**JOB**
Exactly as they appear, write the lines from the one containing "d) uvjerenje o položenom stručnom ispitu;" to the final line of the entries, leaving pictures out.
INPUT FOR THIS TASK Start Marker
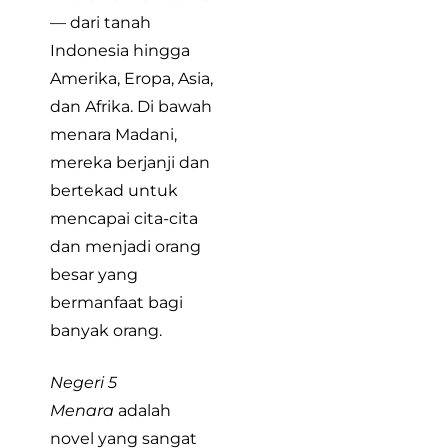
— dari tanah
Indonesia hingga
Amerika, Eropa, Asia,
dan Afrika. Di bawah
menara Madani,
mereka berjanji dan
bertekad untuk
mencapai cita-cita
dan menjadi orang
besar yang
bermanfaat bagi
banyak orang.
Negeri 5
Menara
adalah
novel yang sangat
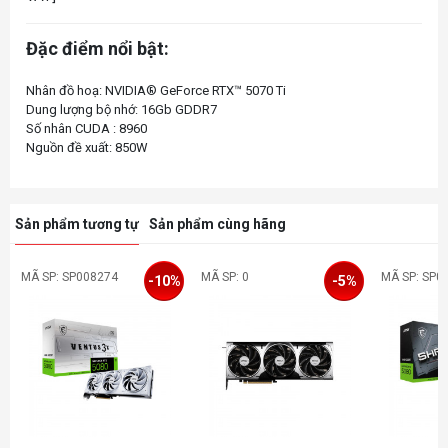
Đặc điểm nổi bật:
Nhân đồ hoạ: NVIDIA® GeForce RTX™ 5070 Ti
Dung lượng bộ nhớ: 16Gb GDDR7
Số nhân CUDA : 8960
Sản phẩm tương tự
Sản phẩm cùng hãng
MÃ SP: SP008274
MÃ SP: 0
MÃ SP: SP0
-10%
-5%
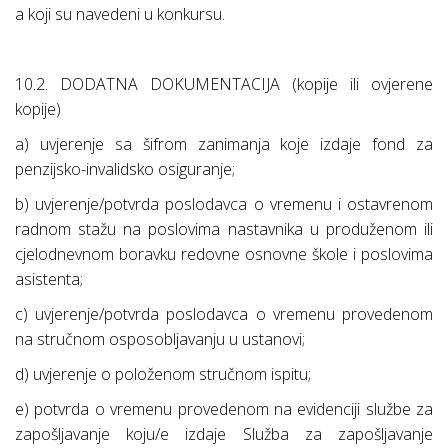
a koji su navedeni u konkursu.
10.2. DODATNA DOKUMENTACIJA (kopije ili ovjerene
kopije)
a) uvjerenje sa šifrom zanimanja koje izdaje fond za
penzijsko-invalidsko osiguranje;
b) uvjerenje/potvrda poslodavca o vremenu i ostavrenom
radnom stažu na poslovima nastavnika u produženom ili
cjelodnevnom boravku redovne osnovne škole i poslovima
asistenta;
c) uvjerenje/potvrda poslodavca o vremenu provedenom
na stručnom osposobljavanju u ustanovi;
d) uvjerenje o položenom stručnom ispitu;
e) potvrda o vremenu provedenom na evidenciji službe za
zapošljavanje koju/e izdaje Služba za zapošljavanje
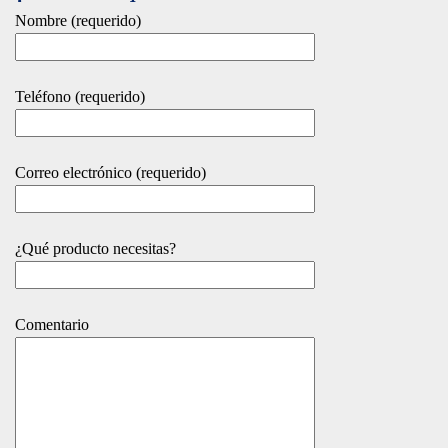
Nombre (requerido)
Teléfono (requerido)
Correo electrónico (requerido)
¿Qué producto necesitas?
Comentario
INPUT FOR THIS TASK End Marker
**OUTPUT BELOW**
d) uvjerenje o položenom stručnom ispitu;
e) potvrda o vremenu provedenom na evidenciji službe za
zapošljavanje koju/e izdaje Služba za zapošljavanje
Nombre (requerido)
Teléfono (requerido)
Correo electrónico (requerido)
¿Qué producto necesitas?
Comentario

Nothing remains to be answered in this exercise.